Jem, Scout, and their friend Dill are fascinated with their neighbor Arthur "Boo" Radley, a mysterious loner who never ventures outside of his house. The kids have heard rumors that Boo Radley eats raw squirrels and kills the neighbors' pets; although they have never seen him in person, they believe he has a large scar across his face and drools constantly.
The children paint him as a mythical menace; the reader, however, is informed that Boo's hermetic existence is a result of abuse from his father. As the novel progresses, the kids begin to see signs that their neighbor is not the demon they had imagined. While playing on the Radley property, Jem and Scout discover gifts that have been left for them in the nook of a tree. On a different occasion, Boo's brother Nathan chases the kids off of the property; in his escape, Jem tears and then loses his pants. He returns to find them sewn back together and hung neatly over the fence.
The children finally encounter Boo at the end of the novel, when he emerges from his house to rescue them from Bob Ewell's attack. Scout is shocked at his actual appearance, compared to the menace she had head about; he is frail, ghostly, and completely non-threatening.

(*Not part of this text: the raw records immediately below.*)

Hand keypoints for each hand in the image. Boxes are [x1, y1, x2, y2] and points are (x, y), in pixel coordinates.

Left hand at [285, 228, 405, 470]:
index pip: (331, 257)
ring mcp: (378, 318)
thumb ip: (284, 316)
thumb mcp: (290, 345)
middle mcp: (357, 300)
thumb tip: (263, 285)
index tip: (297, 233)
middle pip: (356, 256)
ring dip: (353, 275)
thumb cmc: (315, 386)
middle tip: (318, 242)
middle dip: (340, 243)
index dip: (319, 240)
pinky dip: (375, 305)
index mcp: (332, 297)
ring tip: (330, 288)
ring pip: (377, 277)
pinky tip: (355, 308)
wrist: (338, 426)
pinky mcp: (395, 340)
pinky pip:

After the town's revulsive display of racism at Tom's trial, Jem muses,
I think I'm beginning to understand why Boo Radley's stayed shut up in the house all this time...it's because he wants to stay inside.
The kids come to understand that Boo has been a victim of cruelty, that the outside world has treated him with the same callousness they showed Tom; they learn that there isn't anything inherently "wrong" with Boo and that the wrong lies instead with society at large.